When Paul began making converts in numbers he saw them burning their books of magic in the streets an act literally turning Ephesus upside down (Acts 19). This paper is not arguing specifically for Ephesus as the exact spot but the idea that Paul went to the center of power in Turkey and spread the Gospel from there to the rest of the world. This is the same technique he used in reaching the world from Rome and today it remains the best way of reaching the many unevangelized Muslims. Begin the center of influence and spread the furthest the fastest. Interesting Paul describes the conflict in this area for the Gospel and in Revelation we see Paul praise this church for standing doctrinally strong in the midst of serious cultural pressure to depart. Where is the Ephesian church today? This paper believes it remains to be planted!

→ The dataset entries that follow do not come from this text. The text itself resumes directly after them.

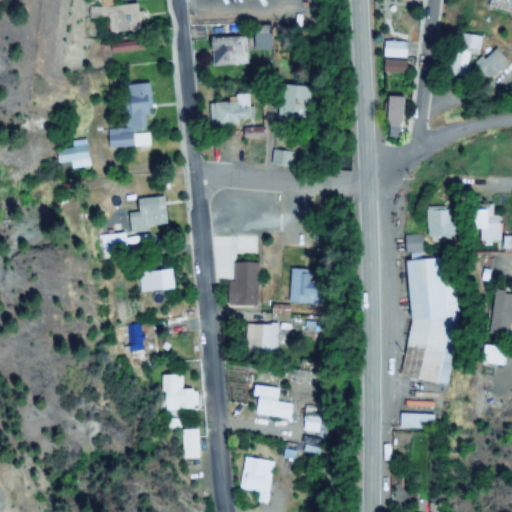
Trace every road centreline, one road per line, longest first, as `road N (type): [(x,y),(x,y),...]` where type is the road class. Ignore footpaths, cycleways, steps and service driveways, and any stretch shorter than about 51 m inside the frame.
road 1 (residential): [(179,0),(226,511)]
road 2 (primary): [(370,511),(354,0)]
road 3 (residential): [(190,177),(364,182)]
road 4 (residential): [(364,182),(412,138),(511,117)]
road 5 (residential): [(434,0),(412,138)]
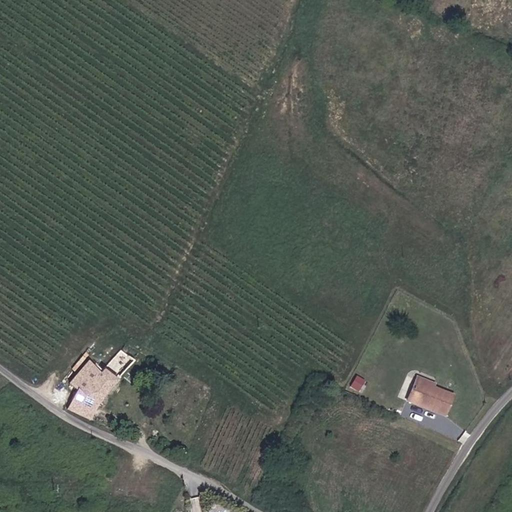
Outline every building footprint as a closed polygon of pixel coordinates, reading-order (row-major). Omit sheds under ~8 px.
[(75,391),(65,408),(88,420),(103,393),(133,362),(119,352),(101,370),(99,369),(97,371),(88,362),(67,384),(75,391)] [(356,375),(351,386),(361,390),(365,378),(356,375)] [(415,380),(438,390),(440,385),(417,376),(415,380)] [(410,392),(407,401),(444,416),(453,395),(438,390),(415,380),(410,392)] [(402,399),(407,401),(410,392),(405,390),(402,399)] [(413,412),(399,406),(396,413),(410,419),(413,412)]
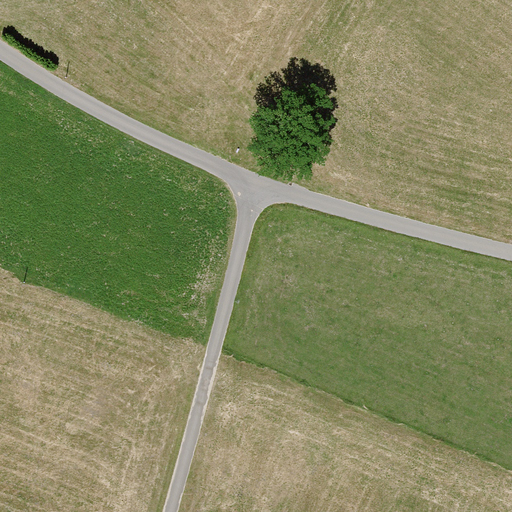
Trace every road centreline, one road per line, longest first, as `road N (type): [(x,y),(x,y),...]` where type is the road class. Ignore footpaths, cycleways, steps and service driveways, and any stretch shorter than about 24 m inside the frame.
road 1 (unclassified): [(169,511),(257,182)]
road 2 (unclassified): [(0,51),(63,94),(257,182)]
road 3 (unclassified): [(257,182),(511,252)]
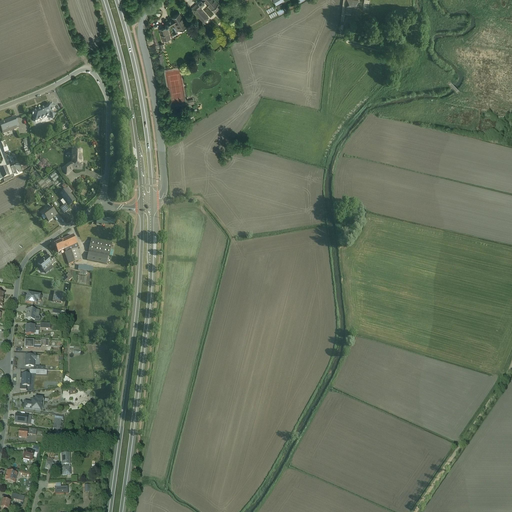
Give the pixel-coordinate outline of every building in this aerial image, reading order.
[(212,9),(220,2),(217,0),(199,0),(199,1),(202,5),(206,2),(212,9)] [(349,1),(347,11),(358,12),(360,2),(349,1)] [(177,31),(187,25),(181,12),(170,17),(171,18),(166,21),(168,25),(173,23),(177,31)] [(166,26),(158,28),(162,40),(170,38),(166,26)] [(459,93),(462,90),(455,82),(452,85),(459,93)] [(53,121),(57,116),(53,113),(58,108),(51,104),(46,109),(30,114),(34,123),(50,118),(53,121)] [(0,124),(4,135),(20,129),(16,118),(0,123),(0,124)] [(74,171),(85,171),(85,149),(72,149),(71,163),(62,170),(67,176),(74,171)] [(2,168),(0,168),(0,184),(15,180),(12,171),(14,171),(13,167),(3,170),(2,168)] [(63,181),(60,174),(48,180),(49,181),(43,184),(46,189),(51,187),(52,187),(63,181)] [(60,195),(70,207),(77,201),(67,189),(60,195)] [(49,222),(58,215),(51,206),(42,213),(49,222)] [(14,220),(0,227),(0,228),(13,251),(8,253),(13,262),(32,251),(14,220)] [(60,253),(79,244),(75,236),(56,244),(60,253)] [(112,243),(92,239),(87,261),(107,265),(112,243)] [(78,249),(65,253),(69,265),(82,260),(78,249)] [(45,271),(55,263),(48,255),(38,263),(45,271)] [(57,292),(57,302),(65,303),(66,292),(57,292)] [(26,303),(40,305),(42,295),(27,293),(26,303)] [(26,319),(37,321),(38,311),(27,309),(26,319)] [(27,336),(39,336),(39,327),(27,327),(27,336)] [(40,350),(40,341),(26,341),(26,349),(40,350)] [(25,367),(35,367),(35,356),(25,356),(25,367)] [(21,387),(31,387),(31,374),(21,374),(21,387)] [(25,410),(42,413),(44,399),(26,396),(25,410)] [(15,424),(30,425),(31,417),(16,415),(15,424)] [(19,439),(28,440),(29,431),(20,430),(19,439)] [(24,461),(33,464),(36,454),(27,452),(24,461)] [(61,476),(71,476),(70,453),(60,454),(61,476)] [(5,481),(16,484),(18,474),(7,471),(5,481)] [(1,508),(10,511),(12,503),(3,500),(1,508)]
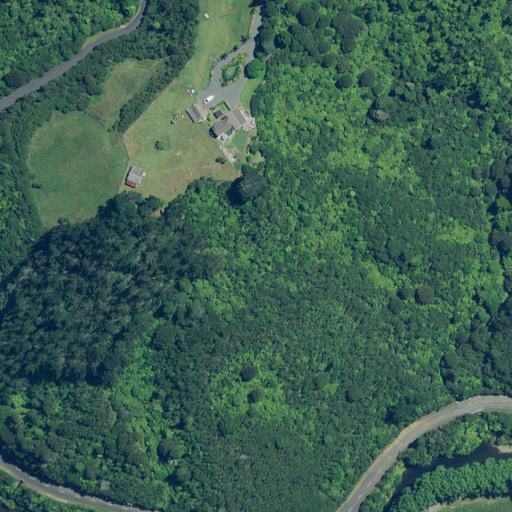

What is the solution? Planting churches through Muslim converts who are equipped prayed for and encouraged. One of the best ways to spread the Gospel in Turkey is through mass media like television and radio. Currently Muslims in areas like Turkey are accepting Christ in large numbers secretly. The problem is that Islam is a way of life and these secret believers are afraid to come out about their faith. According to Mosab Hassan Yousef the son of one of the founders of Hamas Islam is crumbling from the inside out. He claims that Islam has no ability to argue for its own merit but by the sword. The regular Joe Muslim cannot even read the Koran. For starters it is written in Old Arabic a language not spoken today and so many in the Islamic faith get their belief much the same way that those in the middle ages received theirs, priests told them what to believe. For the past fourteen hundred years Islam was able to hold its believers captive by keeping out any influence from the outside but today almost any modern Muslim can turn on their computer and get just about any information they want. At this point the lack of coherence in Islam is being exposed for what it is and the perception of strength is just that. In fact, according to Yousef, a personal friend, Islam is being torn apart from the inside out by its own inconsistencies. The polarizing of the Islamic community is a reaction to this and must be seen in some ways as the death throes of a false religion, he claims. If a Muslim comes out about their faith they could face persecution of many types and this is truly a scary prospect. It is imperative however that Muslims stand up about their new faith and face what comes. At this point those having the ability to support Muslims through their lives and witness ought to be willing to stand with them. To begin Muslims here in the United States ought to be encouraged to tell their families of their new faith in Jesus and they must be accepted publicly and without fear by local churches wherever they are found. The church cannot hide it must be public in its stand and light. This paper is radically calling for the possible persecution of many but it is the very way Martin Luther King sought to change things here in the United States.
In many respects this whole issue needs to be on the minds and hearts of Christians from America because it is from here that so many of the world’s missionaries are sent. If the common American Christian is not really aware of the real need for prayer and financial assistance needed they cannot be expected to mobilize. It is then the job of Pastors and sending agencies to be bold in their cry for Muslim outreach. Turkey is ripe for the harvest are we willing to go?